··· Source

Interview with Leah Ellis, Co-Founder and CEO of Sublime Systems #14
Electrifying cement production
This week, we’ll learn about concrete - more specifically about cement production.
We’ll start by having a short intro on the current way of making cement and the associated downsides.
Then, we’ll have an interview with Leah Ellis, Co-Founder and CEO of Sublime Systems. Sublime Systems is a Boston-based startup that is electrifying(!) cement production. Its electrochemical cell has the potential to cut the CO2 emissions of cement by 50-100%.
During the interview, it became undeniably evident that Leah is a climate-motivated inventor with courage. She used her knowledge and experience as an electrochemist in lithium-ion batteries to radically innovate cement production.
We chatted about Leah’s path from a scientist to a founder and how Sublime Systems is solving the problems of cement production to mention a few.
Leah was recently featured on the 35 Innovators Under 35 list by MIT Technology Review. So well deserved!
Before diving in, I recommend reading first the last week’s deep dive Concrete - the foundation of humankind. This will help you better understand the context of where Sublime Systems is operating.
Introducing Sublime Systems
The problem that Sublime Systems is tackling
The resulting material from the kiln, clinker, is then mixed with gypsum and supplementary cementitious materials. This mix is grounded into a fine powder we know as cement.

······
··· Dataset records

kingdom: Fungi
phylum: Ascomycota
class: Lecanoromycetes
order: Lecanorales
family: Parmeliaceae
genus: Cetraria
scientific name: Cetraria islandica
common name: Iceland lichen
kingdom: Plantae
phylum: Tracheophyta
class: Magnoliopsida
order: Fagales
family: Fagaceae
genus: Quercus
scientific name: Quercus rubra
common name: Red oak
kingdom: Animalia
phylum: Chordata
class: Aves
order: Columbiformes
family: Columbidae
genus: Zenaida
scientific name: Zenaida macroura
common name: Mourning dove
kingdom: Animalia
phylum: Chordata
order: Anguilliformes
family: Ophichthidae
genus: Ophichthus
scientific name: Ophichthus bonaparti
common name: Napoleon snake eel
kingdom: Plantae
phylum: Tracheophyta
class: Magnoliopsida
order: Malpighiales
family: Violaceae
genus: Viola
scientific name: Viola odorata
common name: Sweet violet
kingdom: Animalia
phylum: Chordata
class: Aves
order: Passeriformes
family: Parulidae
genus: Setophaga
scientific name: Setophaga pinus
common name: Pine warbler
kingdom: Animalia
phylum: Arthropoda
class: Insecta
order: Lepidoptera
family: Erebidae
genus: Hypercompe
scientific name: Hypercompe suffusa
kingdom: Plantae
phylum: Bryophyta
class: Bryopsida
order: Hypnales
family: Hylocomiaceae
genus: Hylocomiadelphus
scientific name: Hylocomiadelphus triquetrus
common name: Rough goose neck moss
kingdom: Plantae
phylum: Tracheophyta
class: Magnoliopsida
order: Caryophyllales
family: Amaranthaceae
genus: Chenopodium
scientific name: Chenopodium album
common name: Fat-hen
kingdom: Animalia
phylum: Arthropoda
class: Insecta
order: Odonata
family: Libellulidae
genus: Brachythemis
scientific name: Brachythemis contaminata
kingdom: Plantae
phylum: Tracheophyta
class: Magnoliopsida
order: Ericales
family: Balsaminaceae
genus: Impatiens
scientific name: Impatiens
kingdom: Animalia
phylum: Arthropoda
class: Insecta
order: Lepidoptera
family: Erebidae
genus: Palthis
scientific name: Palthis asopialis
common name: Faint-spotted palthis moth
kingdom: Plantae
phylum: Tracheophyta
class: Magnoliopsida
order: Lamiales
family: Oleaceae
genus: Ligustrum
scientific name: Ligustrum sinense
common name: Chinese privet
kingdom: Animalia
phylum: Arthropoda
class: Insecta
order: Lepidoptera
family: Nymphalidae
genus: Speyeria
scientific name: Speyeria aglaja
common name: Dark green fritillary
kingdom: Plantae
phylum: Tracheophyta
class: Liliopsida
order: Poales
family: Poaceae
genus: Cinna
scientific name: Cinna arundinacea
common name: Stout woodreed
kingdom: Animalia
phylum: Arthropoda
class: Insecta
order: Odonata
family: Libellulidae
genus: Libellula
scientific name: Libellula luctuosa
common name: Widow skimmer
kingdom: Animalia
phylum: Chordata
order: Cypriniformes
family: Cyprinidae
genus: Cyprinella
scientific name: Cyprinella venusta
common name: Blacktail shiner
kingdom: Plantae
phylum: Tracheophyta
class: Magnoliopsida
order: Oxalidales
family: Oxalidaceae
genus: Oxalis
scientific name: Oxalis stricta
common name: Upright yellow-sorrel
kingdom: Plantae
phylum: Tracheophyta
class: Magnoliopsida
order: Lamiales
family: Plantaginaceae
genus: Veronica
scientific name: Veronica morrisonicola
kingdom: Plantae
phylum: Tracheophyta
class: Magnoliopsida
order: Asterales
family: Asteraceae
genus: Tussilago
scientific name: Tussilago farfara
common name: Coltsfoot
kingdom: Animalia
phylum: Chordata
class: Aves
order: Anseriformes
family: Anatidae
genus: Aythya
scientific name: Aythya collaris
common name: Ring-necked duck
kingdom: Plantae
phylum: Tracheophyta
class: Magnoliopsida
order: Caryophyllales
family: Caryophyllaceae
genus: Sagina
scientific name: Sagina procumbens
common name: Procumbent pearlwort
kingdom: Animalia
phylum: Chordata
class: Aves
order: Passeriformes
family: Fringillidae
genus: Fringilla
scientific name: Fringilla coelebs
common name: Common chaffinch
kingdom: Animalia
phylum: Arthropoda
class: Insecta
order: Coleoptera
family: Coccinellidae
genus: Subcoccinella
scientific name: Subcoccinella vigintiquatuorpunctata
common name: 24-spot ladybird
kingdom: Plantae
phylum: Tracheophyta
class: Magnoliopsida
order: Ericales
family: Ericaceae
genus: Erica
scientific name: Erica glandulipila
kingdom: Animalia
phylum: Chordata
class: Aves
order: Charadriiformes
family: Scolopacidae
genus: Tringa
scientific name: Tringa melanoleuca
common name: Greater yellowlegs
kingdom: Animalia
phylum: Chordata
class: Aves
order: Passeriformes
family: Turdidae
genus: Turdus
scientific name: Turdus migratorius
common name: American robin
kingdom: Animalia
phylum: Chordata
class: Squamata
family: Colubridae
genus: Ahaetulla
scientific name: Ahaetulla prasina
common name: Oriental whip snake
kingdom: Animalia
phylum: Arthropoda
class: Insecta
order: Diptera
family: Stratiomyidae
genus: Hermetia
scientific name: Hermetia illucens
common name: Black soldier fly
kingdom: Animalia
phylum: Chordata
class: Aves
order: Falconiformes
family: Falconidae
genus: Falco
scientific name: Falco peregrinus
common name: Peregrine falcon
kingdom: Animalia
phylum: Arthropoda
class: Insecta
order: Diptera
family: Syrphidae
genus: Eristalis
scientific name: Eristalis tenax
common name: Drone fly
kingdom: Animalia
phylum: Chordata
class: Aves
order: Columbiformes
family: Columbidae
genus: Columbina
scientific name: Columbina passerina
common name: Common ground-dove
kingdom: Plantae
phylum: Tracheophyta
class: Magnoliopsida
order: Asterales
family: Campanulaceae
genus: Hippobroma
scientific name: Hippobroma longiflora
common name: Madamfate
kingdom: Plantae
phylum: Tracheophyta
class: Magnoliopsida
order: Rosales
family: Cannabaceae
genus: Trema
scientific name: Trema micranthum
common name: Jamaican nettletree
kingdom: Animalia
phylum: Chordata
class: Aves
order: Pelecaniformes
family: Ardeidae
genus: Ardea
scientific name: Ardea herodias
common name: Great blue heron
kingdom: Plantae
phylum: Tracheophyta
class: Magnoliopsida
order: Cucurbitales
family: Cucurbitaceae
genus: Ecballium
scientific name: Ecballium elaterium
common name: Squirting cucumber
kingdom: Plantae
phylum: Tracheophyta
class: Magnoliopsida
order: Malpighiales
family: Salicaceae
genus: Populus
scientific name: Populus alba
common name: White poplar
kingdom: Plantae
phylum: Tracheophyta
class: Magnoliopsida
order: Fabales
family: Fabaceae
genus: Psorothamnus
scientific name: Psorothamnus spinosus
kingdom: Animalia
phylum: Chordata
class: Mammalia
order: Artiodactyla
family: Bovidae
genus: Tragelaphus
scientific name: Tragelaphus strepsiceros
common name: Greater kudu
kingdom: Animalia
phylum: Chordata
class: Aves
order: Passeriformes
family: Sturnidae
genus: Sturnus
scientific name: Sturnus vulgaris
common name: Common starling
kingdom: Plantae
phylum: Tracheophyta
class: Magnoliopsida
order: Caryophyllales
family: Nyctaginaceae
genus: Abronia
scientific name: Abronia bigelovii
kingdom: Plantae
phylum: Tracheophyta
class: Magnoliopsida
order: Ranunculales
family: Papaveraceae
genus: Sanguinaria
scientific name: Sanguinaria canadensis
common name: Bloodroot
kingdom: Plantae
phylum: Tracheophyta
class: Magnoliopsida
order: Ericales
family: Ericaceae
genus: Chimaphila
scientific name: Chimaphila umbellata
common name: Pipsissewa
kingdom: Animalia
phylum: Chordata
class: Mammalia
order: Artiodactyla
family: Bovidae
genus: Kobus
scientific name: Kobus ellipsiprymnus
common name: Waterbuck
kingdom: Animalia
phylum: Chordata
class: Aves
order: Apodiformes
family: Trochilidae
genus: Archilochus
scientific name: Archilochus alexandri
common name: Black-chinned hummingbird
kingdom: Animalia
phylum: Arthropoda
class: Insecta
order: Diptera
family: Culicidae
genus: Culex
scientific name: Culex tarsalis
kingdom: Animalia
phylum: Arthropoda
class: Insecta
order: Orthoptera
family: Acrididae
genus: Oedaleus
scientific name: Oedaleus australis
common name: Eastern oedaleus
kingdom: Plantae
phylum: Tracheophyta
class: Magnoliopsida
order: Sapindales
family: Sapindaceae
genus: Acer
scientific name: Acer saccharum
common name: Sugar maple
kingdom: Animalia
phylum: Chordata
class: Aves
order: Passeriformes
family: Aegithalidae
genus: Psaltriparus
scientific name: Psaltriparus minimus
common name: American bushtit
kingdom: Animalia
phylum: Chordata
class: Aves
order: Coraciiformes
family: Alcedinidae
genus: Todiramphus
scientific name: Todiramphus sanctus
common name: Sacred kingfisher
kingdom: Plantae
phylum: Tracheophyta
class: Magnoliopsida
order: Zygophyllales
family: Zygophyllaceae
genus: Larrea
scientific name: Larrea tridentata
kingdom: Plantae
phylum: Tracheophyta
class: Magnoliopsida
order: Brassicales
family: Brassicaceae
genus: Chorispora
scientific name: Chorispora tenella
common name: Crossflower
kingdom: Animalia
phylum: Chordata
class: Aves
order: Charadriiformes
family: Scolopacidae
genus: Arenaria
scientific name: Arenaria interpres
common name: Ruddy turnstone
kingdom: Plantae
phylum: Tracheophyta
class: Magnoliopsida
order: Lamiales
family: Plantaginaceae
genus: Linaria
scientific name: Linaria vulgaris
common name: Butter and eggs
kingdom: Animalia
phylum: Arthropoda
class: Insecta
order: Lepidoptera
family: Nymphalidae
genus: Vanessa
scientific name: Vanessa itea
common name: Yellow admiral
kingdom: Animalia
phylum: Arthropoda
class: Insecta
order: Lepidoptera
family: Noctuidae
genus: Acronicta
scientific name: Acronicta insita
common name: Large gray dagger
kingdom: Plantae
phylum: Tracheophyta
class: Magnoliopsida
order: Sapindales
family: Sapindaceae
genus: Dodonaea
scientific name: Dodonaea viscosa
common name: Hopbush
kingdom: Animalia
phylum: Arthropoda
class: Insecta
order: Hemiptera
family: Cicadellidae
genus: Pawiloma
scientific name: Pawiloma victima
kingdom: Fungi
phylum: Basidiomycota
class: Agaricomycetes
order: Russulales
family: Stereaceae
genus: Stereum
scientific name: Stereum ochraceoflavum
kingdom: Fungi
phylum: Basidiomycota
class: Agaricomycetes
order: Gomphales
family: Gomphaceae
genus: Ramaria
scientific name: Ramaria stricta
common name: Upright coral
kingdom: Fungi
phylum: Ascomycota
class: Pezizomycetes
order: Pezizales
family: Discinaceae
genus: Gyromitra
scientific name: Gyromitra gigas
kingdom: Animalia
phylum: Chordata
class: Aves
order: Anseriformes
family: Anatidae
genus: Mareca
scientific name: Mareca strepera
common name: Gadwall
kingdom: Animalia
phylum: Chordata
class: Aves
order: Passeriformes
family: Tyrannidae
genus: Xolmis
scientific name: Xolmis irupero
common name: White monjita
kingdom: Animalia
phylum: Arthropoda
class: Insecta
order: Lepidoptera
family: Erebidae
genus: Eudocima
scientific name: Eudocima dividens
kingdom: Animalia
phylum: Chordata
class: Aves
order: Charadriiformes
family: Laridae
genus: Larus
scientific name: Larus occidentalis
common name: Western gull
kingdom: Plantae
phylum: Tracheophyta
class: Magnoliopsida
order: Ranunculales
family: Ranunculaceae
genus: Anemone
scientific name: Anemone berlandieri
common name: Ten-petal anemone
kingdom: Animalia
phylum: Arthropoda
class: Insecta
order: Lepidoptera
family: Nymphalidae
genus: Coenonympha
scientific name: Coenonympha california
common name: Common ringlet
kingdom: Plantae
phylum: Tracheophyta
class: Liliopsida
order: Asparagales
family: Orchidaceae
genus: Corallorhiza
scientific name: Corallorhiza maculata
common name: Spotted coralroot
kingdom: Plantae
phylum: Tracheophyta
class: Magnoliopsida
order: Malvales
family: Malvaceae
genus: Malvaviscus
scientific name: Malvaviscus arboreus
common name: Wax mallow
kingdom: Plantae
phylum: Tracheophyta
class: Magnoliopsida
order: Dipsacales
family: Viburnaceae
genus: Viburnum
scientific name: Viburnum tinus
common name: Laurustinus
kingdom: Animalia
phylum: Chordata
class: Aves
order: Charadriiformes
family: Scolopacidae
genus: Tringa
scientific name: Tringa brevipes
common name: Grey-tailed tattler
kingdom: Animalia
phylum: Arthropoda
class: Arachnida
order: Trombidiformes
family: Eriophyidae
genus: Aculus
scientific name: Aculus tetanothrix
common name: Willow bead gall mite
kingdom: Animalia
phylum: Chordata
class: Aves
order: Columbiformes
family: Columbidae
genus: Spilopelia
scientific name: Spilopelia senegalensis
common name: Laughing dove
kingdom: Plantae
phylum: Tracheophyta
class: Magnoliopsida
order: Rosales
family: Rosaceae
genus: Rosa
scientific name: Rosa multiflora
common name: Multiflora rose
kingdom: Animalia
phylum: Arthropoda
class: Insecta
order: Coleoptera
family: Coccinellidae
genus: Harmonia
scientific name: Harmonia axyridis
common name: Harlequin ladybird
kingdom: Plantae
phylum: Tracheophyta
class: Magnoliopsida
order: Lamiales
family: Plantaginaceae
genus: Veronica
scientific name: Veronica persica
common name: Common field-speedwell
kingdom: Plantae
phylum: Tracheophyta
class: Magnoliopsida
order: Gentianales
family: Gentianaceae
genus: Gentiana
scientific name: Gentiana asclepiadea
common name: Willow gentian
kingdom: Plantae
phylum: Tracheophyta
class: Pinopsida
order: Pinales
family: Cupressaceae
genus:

······

◆ **Written exercise A**: According to the newsletter on electrifying cement production, in what city is Sublime Systems based?
◆ **Written exercise B**: Retype the cement newsletter from "Before diving in, I" up to and including "Systems is operating.".
◆ **Written exercise C**: Translate this sentence from the cement newsletter into Spanish: "Leah was recently featured on the 35 Innovators Under 35 list by MIT Technology Review."

◆ **Full output A**: Boston

◆ **Full output B**:
Before diving in, I recommend reading first the last week’s deep dive Concrete - the foundation of humankind. This will help you better understand the context of where Sublime Systems is operating.

◆ **Full output C**: Recientemente, Leah fue incluida en la lista 35 Innovators Under 35 de MIT Technology Review.